I recall meeting someone on a beach collecting seaweed (red, I think) to sell in Nova Scotia (1997) and buying some in a store, some different name used that I forget. I think I was the only one who ate it.

Isotopes are used a lot now to determine diet (habitat), not sure how much verification has been done, these somewhat skeptical with solutions (Phillips, D. L. and J. W. Gregg. 2001. Uncertainty in source partitioning using stable isotopes. Oecologia 127:171–179; 2003. Source partitioning using stable isotopes: coping with too many sources.
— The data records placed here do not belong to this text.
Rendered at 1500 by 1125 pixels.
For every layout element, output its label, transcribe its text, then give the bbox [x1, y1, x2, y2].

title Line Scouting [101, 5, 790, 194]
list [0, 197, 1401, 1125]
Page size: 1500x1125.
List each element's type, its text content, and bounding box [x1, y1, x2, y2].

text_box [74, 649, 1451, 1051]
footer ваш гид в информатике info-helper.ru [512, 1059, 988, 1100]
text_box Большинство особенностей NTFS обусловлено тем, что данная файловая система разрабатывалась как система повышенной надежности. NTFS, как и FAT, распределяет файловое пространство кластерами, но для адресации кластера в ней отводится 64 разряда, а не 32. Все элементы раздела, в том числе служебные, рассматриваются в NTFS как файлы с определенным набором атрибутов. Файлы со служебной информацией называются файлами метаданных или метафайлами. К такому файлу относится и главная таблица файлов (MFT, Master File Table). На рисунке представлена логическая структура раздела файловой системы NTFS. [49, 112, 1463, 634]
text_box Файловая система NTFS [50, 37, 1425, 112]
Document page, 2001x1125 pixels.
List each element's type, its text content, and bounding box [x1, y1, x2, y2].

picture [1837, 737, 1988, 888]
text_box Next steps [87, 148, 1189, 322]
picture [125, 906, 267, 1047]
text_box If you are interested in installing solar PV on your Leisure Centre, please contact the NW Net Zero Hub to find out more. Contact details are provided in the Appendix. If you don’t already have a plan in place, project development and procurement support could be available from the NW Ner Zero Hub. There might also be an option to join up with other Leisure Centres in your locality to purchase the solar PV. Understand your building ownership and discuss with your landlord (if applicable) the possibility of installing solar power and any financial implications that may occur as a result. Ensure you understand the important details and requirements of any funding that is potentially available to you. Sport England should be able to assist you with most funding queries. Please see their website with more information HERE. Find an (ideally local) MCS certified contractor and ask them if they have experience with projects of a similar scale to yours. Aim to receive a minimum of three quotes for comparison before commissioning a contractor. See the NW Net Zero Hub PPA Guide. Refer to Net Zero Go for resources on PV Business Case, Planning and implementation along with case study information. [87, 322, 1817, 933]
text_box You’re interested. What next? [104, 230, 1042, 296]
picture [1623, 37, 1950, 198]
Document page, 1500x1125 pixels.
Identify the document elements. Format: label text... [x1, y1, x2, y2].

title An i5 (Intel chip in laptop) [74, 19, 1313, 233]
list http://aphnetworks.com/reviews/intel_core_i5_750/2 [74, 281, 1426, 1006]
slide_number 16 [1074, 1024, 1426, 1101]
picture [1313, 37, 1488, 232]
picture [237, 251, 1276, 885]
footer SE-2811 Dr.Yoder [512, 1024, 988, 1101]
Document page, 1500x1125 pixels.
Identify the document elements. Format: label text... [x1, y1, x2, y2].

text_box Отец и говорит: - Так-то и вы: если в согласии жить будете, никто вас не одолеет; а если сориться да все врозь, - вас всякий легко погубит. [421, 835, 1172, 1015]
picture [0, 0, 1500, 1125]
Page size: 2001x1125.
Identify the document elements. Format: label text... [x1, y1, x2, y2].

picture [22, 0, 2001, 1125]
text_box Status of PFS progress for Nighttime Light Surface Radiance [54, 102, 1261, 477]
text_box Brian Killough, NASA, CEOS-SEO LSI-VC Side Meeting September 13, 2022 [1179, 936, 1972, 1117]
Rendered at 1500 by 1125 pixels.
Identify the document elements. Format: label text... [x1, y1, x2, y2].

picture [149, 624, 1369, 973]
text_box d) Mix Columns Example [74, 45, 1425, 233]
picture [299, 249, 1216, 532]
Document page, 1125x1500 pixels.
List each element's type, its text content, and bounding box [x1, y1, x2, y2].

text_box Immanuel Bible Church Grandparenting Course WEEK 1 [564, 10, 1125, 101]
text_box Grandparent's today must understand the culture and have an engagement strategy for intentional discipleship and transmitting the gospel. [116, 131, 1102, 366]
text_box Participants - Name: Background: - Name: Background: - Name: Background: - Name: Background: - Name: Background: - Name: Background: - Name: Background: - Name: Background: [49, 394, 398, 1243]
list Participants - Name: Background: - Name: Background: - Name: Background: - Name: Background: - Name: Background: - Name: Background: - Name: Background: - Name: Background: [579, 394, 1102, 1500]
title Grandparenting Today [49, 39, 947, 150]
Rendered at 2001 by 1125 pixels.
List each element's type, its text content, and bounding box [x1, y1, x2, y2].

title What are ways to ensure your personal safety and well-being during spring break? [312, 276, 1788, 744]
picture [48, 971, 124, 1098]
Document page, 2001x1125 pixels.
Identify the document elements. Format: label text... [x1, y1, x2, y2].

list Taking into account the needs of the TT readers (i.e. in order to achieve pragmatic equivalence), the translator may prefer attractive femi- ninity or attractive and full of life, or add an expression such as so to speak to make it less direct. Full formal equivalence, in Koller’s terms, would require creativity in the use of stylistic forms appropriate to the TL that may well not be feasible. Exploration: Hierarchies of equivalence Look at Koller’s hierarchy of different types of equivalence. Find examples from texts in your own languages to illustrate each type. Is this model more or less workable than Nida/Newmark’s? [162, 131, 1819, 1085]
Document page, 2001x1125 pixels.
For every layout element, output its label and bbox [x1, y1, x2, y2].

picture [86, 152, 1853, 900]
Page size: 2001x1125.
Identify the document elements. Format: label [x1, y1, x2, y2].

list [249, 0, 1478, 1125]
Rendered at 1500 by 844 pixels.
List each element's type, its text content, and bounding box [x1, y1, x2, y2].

Oecologia 136:261–269).

April 25, 2019 9:20 am

Bobbing the antlers off the reindeer didn’t help their ability to break ice.

tty
April 25, 2019 9:32 am

“They’re shorter, smaller and much more sedentary than their cousins on mainland Europe and North America, too. All these characteristics make them much more physiologically efficient”

They fail to mention the main reason that Svalbard reindeer have short legs (they are known as “dachshund reindeer”) and are much less mobile than other reindeer. There are no wolves or other predators there.

Incidentally there was once a similar reindeer population on Franz Josephs Land. They died out about 4,000 years ago when climate grew colder.

RoHa
April 25, 2019 7:34 pm

When do we start seeing aquatic reindeer diving for seaweed?